Problem set:
**1)** In the voter data page, who compiles the voter data before it is passed to the California Secretary of State?
**2)** Duplicate the voter data page from "In general, the" to "minimum required data.", word for word.

Page text:
Voter Data in California and San Diego

Introduction

This page summarizes what I know about voter data and systems for accessing it and was current as of April, 2008. Things may be different now.

In general, the data are compiled by individual County Registrars of Voters, who then provide their data to the California Secretary of State. I believe that the State imposes some requirements for the minimum amount of data that must be reported, and I know that individual County Registrars can, and sometimes do, maintain more than the minimum required data.

This page has three major sections:
Aggregate Data and Election Results
Samples of Raw Data
Working with the Detailed Data

Aggregate Data and Election Results

Consolidated information about voter turnout percentages and election results are available online from the California Secretary of State and the San Diego County Registrar of Voters. There are no doubt other sources, but this is from the horse's mouth, so to speak.

California State Aggregate Data

The California Secretary of State website is at http://www.sos.ca.gov/elections/elections.htm
At the moment, that page looks like this:

CA Sec of State Voter Data Page on 4/6/2008

The pages you'll want to check out are the Voter Registration Statistics, under the Voter Registration heading, and the Election Results, under Candidates and Elections. Those will give you information about the total number of registered voters by party, and election results and turnout statistics.

Stored data:

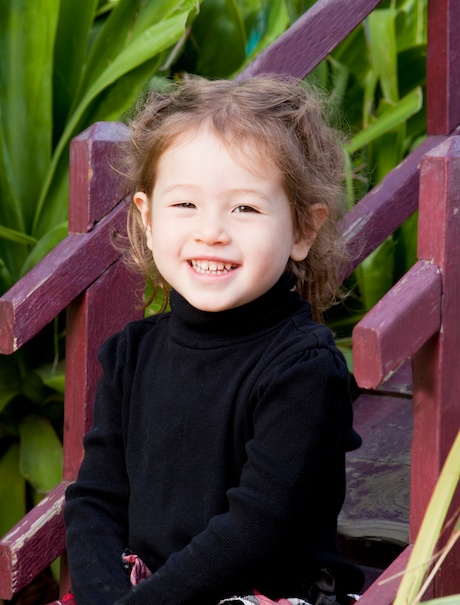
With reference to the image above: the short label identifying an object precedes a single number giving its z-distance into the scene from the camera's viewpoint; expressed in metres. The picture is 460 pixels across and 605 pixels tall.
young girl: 3.37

Solution list:
**1)** Individual County Registrars of Voters.

**2)**
In general, the data are compiled by individual County Registrars of Voters, who then provide their data to the California Secretary of State. I believe that the State imposes some requirements for the minimum amount of data that must be reported, and I know that individual County Registrars can, and sometimes do, maintain more than the minimum required data.